第58話「誰一人欠けることなく」

 神殿の向こうには幅の広い廊下が伸びていた。


 一歩進むたび、壁際に取り付けられた照明器具が一つずつ光を灯していく。壊れてその役割を果たさないものもいくつかあったが、歩くのに不自由はなかった。


 丁字路に突き当たり、シルヴィアが右に折れる。


 しばらく進むと、高い天井と同じくらいの高さの大きな両開きの扉が行く手を塞いだ。


「……さ、やるわよ」


 テレジオが背負ったリュックサックから、シルヴィアが触媒を取り出した。


 封印解除の術のあと、扉がゆっくりと開く。


 扉の奥には真っ直ぐに伸びる廊下があった。左右の壁には部屋が等間隔で並んでおり、


「ここから先は、王族の居住スペースになっていたみたい」


 エルフの王宮の内部地図が載っている本に目を落としたシルヴィアが言った。


 四人は長い廊下を進み、突き当りまでやってくる。

 すると、正面に幅の狭い下りの階段が現れた。


「……ここね」


 シルヴィアの顔に緊張が走る。


 階段は長く、今までの場所と同じように、一歩進むごとに頼りない明かりが足元を照らしていた。

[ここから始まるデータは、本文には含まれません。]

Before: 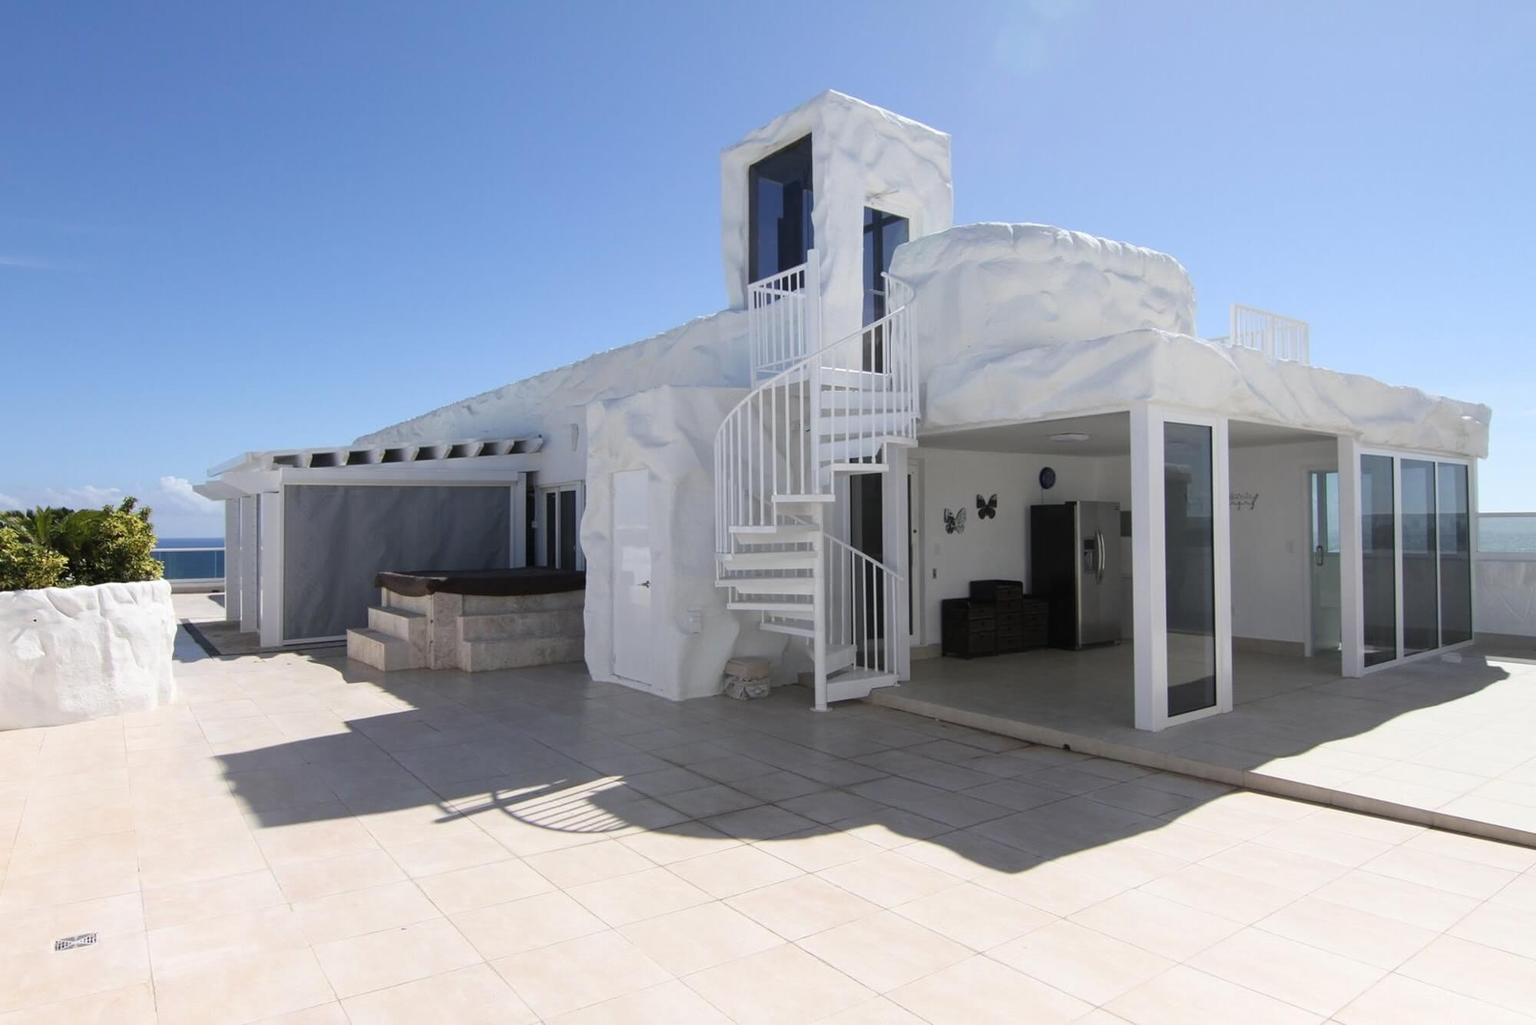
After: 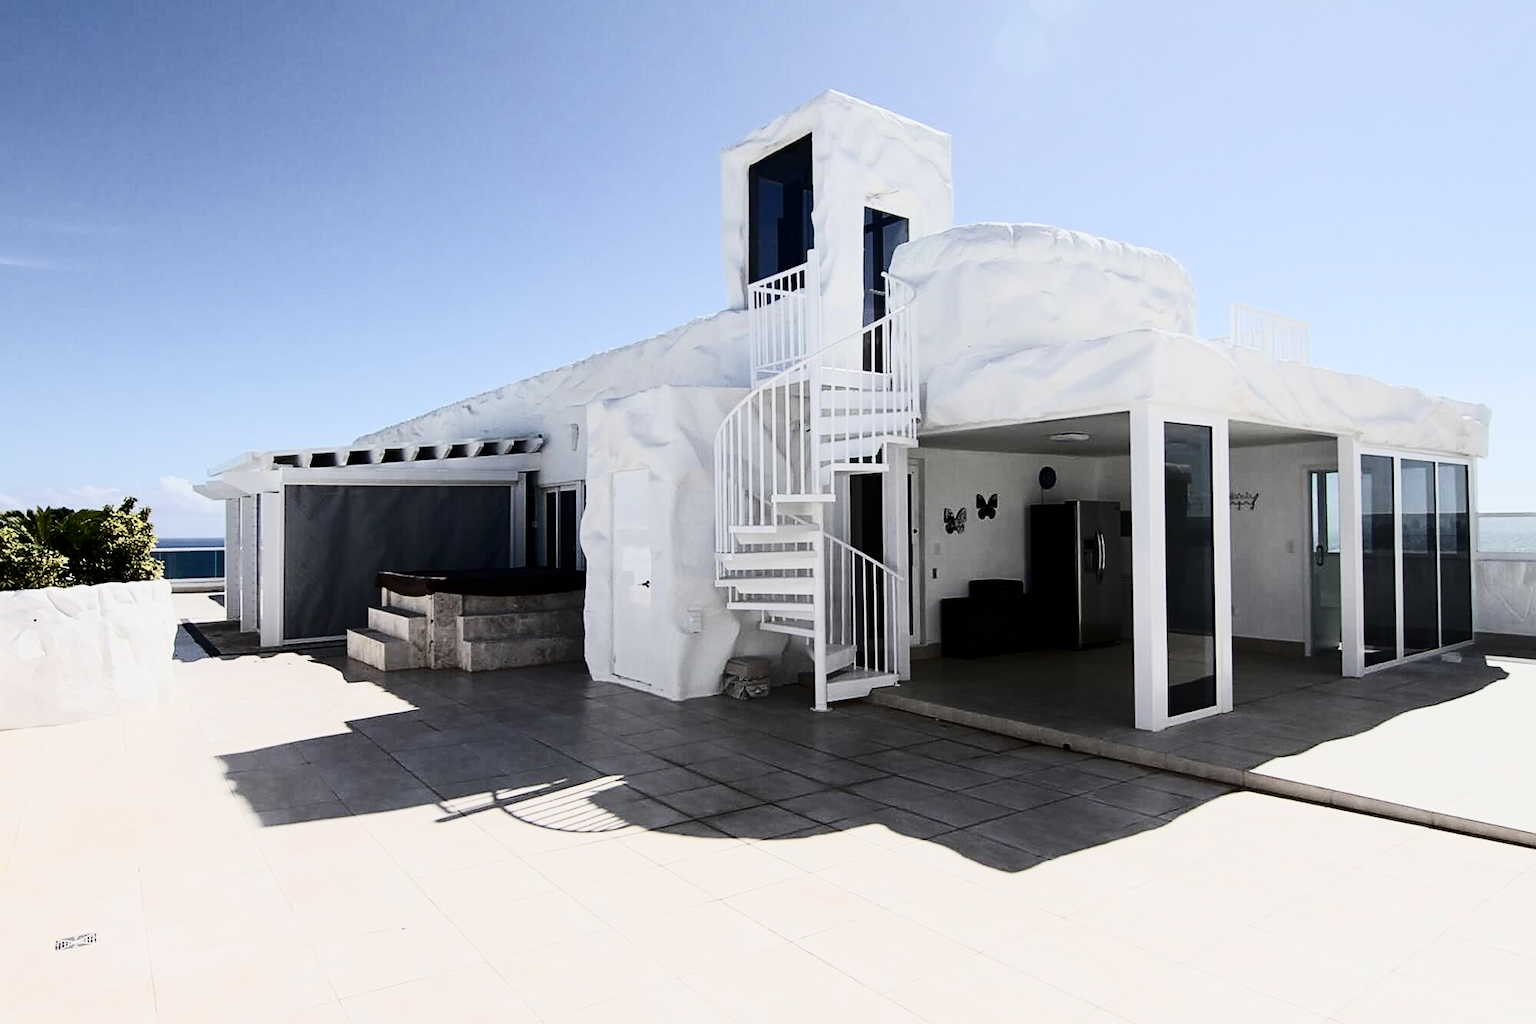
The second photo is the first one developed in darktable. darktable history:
sharpen: on, module defaults
filmic rgb: black relative exposure -7.65 EV, white relative exposure 4.56 EV, hardness 3.61, contrast 1.05
contrast brightness saturation: contrast 0.5, saturation -0.1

(……どれくらい下ったんだろう? ずいぶん地下深くまで潜った気がする……)


 永遠に続くかのように思われた階段は、唐突に終わる。


 四人の前に、大きな黒い扉が現れた。


 頼りない明かりに照らされてぼうっと浮かび上がるその扉は、異様な存在感を醸し出していた。


 この先にいったらもう後戻りはできないような、そんな不安な気持ちにさせる……。


 シルヴィアが無言で封印解除に移った。

 その横顔には、畏れにも似た緊張が浮かんでいる。


(あの自信満々なシルヴィアが、こんな顔するなんて……)


 セシルの胸に不安が広がっていく。


(僕たちは、一体どこに向かおうとしているんだろう……?)


 ……やがて、黒い扉がゆっくりと開いた。


「……?」


 扉の向こうは鏡になっていた。


 セシル、ラクロ、テレジオ、そして魔法陣の中で杖を握りしめたシルヴィアが、ゆらゆらと揺れる水面みなものような鏡に写っている。


「……ここから先には、物理的な通路は存在しないの」


 シルヴィアが真剣な顔で、セシルたち一人ひとりの顔を見回した。


「物理的にはどことも繋がっていない場所向かって、魔術で作り出した亜空間の通路を伸ばし、無理矢理アクセスするの。途中で迷ったら大変なことになるわ。……だから、手」


 シルヴィアが白い手を差し出す。


「誰一人迷わないように、四人で手を繋いでいきましょう」


「……うん」


 セシルはその手をとった。


「……ラクロ」


「……ああ」


 そしてラクロと手を繋ぎ、ラクロはテレジオと繋いで、


「それじゃ、いきましょうか」


 シルヴィアを先頭に、四人は音もなく鏡の中に一歩足を踏み入れた。


 セシルたちを飲み込んだ鏡に、湖面のような波紋が広がる──……。